Royalist Merger Hits Snag Over Proposed Name

Though open to merging the country’s two royalist parties under Prince Norodom Rana­riddh, Fun­cinpec leaders said yesterday that the prince’s proposed name for the new party was a nonstarter.

After taking the helm of the rechristened Norodom Ranariddh Party on Saturday and ending a two-year hiatus from politics, the prince suggested uniting the NRP and Funcinpec to form Funcinpec 81.

But Funcinpec’s secretary-general, Nhiek Bun Chhay, immediately rejected the idea.

“We would consider the prince’s proposal to merge if he agrees to keep Funcinpec’s name,” he said. “But we would not consider creating a new Funcinpec 81 at all, and maybe not merge if the prince demands the change…. It’s a huge obstacle that Funcinpec cannot ac­cept.”

Though technically just a number, its history weighs heavily on the country’s nationalists. It harks back to 1981, the year then-Prince and former King Norodom Sihanouk—Prince Ranariddh’s father—founded Funcinpec as a royalist resistance movement to the Vietnamese-back­ed government that followed the 1979 fall of the Khmer Rouge.

With Prince Ranariddh at its head, the front turned itself into a proper political party in 1992 and won national elections the next year, sweeping the prince into the prime minister’s office.

“We have to create a new royalist party called Funcinpec 81,” the prince said Saturday. “Why [keep] Funcinpec? I like Funcinpec be­cause my political birth came from Funcinpec.”

But Koul Panha, executive director of the Committee for Free and Fair Elections in Cambodia, sees a less flattering reason.

He said the prince may be trying to erase the public’s memory of 2006, when Funcinpec voted him out for allegedly selling the party’s headquarters and using the $3.6 million to buy himself some land. In 2007, the Phnom Penh Municipal Court convicted the prince in absentia on a related breach of trust charge and sentenced him to an 18-month jail term.
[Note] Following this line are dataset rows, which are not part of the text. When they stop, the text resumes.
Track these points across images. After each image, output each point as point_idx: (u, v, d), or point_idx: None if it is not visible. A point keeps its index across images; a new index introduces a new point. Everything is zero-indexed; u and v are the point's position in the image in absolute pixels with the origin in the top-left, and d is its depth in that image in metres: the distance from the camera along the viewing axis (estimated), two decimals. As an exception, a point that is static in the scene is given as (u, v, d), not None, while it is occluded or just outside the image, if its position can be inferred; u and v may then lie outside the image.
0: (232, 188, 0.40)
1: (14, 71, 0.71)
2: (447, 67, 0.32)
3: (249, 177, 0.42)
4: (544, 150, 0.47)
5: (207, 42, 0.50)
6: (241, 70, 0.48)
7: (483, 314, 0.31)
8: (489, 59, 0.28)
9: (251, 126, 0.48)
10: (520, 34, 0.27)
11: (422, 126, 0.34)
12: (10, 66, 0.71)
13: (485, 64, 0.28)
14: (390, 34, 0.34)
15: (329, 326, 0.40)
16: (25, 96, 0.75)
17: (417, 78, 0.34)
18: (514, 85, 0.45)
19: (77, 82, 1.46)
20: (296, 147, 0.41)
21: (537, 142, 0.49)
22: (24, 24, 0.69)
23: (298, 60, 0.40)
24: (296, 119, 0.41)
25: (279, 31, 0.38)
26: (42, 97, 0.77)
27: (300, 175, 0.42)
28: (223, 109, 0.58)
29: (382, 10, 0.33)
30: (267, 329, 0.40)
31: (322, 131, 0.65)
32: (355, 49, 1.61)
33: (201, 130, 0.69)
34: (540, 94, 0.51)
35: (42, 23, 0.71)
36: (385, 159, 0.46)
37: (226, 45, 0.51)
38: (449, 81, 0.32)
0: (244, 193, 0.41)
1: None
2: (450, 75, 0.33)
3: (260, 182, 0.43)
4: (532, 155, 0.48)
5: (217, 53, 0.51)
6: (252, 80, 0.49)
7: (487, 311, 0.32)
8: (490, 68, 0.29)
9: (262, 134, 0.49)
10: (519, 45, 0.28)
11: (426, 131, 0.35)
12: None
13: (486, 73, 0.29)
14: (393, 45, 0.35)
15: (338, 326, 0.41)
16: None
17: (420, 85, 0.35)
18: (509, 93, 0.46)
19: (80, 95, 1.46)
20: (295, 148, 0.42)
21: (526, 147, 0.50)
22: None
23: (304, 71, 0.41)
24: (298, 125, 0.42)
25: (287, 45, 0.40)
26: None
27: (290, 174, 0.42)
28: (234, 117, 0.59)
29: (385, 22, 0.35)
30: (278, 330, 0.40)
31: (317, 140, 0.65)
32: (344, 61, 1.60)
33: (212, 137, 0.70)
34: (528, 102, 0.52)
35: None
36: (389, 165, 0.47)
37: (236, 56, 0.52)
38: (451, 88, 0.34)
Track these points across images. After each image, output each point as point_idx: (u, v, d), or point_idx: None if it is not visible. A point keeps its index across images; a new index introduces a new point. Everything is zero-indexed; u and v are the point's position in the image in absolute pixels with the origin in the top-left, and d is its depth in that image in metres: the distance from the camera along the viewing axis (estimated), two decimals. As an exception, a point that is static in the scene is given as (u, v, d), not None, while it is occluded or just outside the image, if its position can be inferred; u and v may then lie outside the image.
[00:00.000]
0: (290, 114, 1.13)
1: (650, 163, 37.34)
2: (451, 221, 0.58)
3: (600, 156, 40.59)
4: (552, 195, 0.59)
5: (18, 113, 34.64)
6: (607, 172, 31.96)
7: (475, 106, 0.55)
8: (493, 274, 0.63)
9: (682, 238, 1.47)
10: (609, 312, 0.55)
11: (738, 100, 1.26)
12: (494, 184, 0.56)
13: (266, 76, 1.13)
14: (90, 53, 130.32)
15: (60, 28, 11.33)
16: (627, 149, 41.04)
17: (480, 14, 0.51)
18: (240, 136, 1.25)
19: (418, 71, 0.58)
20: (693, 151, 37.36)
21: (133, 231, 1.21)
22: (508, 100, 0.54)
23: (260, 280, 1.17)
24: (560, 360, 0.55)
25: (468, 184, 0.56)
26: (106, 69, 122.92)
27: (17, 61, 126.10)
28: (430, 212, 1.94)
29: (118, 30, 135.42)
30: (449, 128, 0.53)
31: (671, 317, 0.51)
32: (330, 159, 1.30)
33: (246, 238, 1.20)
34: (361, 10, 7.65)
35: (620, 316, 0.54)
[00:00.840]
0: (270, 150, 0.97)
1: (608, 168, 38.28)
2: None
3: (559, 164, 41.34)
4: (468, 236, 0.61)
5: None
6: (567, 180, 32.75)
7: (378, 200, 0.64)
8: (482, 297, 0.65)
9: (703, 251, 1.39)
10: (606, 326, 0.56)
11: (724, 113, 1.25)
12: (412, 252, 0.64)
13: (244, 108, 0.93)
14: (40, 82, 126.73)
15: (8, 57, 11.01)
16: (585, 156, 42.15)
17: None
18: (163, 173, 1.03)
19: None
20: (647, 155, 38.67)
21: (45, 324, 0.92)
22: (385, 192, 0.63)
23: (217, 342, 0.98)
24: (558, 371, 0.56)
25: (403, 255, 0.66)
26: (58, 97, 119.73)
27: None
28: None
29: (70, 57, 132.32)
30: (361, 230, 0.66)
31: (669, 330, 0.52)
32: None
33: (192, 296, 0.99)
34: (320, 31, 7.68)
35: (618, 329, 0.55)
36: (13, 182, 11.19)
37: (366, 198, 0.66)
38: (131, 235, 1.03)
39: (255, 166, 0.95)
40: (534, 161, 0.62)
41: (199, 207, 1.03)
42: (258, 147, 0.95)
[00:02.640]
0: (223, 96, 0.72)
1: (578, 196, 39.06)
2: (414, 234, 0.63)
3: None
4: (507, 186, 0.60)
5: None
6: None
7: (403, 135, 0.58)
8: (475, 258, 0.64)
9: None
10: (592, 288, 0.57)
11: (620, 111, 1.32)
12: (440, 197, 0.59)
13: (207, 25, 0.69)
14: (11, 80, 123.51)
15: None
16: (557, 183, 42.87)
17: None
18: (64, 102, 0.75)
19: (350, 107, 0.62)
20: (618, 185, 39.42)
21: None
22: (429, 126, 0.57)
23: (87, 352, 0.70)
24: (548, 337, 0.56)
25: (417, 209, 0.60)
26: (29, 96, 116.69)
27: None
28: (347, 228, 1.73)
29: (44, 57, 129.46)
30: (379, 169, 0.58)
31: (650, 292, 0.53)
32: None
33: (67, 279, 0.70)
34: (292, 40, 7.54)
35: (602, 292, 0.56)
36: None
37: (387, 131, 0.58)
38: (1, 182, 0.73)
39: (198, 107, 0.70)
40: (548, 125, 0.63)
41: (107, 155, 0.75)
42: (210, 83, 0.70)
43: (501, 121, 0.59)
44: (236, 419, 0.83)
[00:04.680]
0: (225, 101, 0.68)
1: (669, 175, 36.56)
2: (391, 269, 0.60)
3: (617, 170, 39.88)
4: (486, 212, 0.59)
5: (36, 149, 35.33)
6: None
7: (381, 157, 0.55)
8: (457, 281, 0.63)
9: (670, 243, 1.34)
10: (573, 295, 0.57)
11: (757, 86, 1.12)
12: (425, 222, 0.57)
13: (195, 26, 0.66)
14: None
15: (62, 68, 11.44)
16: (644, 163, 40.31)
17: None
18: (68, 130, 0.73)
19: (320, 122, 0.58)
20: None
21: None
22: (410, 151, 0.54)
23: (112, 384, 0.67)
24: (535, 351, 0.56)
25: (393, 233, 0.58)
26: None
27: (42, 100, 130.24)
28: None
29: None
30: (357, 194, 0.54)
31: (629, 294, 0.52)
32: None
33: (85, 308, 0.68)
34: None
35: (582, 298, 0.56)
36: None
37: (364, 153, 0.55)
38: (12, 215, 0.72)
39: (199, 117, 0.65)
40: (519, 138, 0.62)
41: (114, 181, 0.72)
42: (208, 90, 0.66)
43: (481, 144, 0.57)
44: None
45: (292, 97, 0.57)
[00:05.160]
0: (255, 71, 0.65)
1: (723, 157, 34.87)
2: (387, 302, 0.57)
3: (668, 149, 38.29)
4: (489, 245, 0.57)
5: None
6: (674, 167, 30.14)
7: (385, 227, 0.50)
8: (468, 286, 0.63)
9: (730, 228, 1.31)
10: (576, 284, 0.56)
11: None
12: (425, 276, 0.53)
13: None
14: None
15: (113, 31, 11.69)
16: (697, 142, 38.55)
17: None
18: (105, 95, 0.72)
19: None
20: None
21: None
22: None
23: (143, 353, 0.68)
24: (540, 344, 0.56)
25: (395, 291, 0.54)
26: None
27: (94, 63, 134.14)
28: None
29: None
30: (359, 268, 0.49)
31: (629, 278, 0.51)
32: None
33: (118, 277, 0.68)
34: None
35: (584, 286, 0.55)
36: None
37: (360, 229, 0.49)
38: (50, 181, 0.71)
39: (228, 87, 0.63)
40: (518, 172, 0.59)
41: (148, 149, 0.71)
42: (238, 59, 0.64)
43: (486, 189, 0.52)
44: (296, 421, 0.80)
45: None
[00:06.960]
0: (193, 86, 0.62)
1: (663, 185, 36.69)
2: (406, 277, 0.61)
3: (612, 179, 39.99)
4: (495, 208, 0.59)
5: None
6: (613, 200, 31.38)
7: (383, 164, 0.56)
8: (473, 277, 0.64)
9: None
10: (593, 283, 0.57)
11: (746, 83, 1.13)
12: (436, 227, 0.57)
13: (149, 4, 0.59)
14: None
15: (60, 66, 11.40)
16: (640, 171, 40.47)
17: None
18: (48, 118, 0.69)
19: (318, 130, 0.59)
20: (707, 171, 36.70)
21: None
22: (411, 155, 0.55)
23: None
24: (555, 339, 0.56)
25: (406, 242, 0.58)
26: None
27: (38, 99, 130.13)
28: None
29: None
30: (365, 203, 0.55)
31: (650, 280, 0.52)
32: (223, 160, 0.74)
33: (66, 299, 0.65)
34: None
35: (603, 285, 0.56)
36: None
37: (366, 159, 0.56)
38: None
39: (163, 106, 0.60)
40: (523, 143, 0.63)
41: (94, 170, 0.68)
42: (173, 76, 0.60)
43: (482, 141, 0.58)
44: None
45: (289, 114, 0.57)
Prince Ranariddh returned to Cambodia the next year after securing a pardon from King Norodom Sihamoni.

That same year, the NRP, an eponymously named party he founded upon leaving Funcinpec, and renamed the Nationalist Party until switching back last weekend, won only two seats in the National Assembly. Minus Prince Rana­riddh, Funcinpec also won only two seats that year.

“It is not a good image for Prince Ranariddh to come back to Func­inpec…so he must have some compromise. He needs something new. I think that’s his strategy,” Mr Panha said.

The prince himself hinted as much on Saturday when he called on all royalists to “forget the event in 2006,” calling his ouster a “coup.”

But Funcinpec’s Mr Bun Chhay denied the charge yesterday, insisting that the prince simply walked away from the party when it made a move to set its house in order.

“Because of the corrupt family relationship in the party, Funcinpec held a congress to reform its platform in 2006,” he said, voting in a new president and giving the prince an honorary lifetime role. “We were not wrong, and we did not steal Funcinpec. The prince walked out of the party and created a new party.”

Though nominally still open to the idea of a merger, Mr Bun Chhay said he could not accept the prince’s proposed name for the new party because the political alliance his party had penned with the ruling CPP was with Funcin­pec, not Funcinpec 81.

Prince Ranariddh’s Cabinet chief, Noranariddh Anandiyat, called that a mere excuse.

“Actually, he does not have any commitment to merge the parties,” he said yesterday.

And as for any future party’s name, he said the prince was just as determined to add “81” as Funcin­pec was to keep it off.

“It is the only one and the last op­portunity,” Mr Anandiyat said. “The prince still wants to merge all royalists to be one, to be Funcinpec 81.”